:: Text excerpt ::
——

Paris : French President Nicolas Sarkozy has said that there should be no more severance payments or bonuses to executives of French firms who have performed badly.

“There must be no more ‘golden handshakes’. There must be no more bonuses or rewarding of free shares or stock options in a company that receives state aid, that undertakes massive job cuts or resorts to putting large numbers of its employees on short-time work,” Sarkozy said in an address Tuesday in the northern city of Saint Quentin.

“It is not responsible, it is not honest, to take a large bonus in case of failure,” Sarkozy said. “An executive who takes compensation for the difficulties he has created is not responsible, is not honest. You cannot have an economy without morality.”

Sarkozy’s reaction came after media reports that the outgoing head of the auto equipment supplier Valeo was to receive a severance payment of more than 3.2 million euros ($4.34 million), equivalent to about two years of his salary.

On Monday, Valeo announced that Morin would be stepping down because of what the company called “strategic differences”.

Morin leaves behind a company in difficulties. Because of the slumping global car market, Valeo lost 207 million euros in 2008, after a 27 percent plunge in turnover in the fourth quarter.

In December, the company announced that it would be cutting some 5,000 jobs worldwide, about one-third of them in France.

Valeo’s negative results and pessimistic outlook for 2009 moved the French government to invest 19 million euros in the company with money from the Strategic Investment Fund Sarkozy established to help enterprises survive the economic crisis.

Both government spokesman Luc Chatel and the head of the powerful employers association MEDEF, Laurence Parisot, demanded on Tuesday that Morin not accept the severance payment. But Morin insisted that the terms of his contract “be strictly applied”.

The controversy over Morin’s “golden handshake” came just days after government pressure forced management of the bank Societe Generale to renounce awarding 320,000 stock options to four senior executives.

——

[Stored dataset items]
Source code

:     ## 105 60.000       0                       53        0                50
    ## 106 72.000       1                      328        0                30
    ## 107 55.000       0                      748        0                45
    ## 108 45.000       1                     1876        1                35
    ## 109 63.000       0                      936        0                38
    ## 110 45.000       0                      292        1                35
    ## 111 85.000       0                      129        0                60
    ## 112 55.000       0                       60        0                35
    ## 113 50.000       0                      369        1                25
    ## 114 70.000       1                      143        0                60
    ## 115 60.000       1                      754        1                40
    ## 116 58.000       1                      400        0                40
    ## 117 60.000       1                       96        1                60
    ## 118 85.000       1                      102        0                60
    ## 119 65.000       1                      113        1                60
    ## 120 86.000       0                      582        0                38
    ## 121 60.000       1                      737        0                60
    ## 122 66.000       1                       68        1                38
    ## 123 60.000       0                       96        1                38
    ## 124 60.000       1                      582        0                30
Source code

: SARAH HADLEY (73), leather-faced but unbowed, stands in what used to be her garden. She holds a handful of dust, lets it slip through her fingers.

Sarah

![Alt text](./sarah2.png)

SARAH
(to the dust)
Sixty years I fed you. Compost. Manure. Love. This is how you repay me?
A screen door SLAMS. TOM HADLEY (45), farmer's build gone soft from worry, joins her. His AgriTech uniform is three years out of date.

——

:: What this exercise asks ::
1 – Name every person the article on executive pay mentions by name.
2 – According to the article on executive pay, how many jobs did Valeo say in December it would cut?
3 – Retype the article on executive pay from "Paris : French" up to and including "have performed badly.".
The listing has no connection to the article on executive pay.

:: Completed exercise ::
1 – Nicolas Sarkozy, Morin, Luc Chatel, Laurence Parisot

2 – Some 5,000 jobs worldwide, about one-third of them in France.

3 –
Paris : French President Nicolas Sarkozy has said that there should be no more severance payments or bonuses to executives of French firms who have performed badly.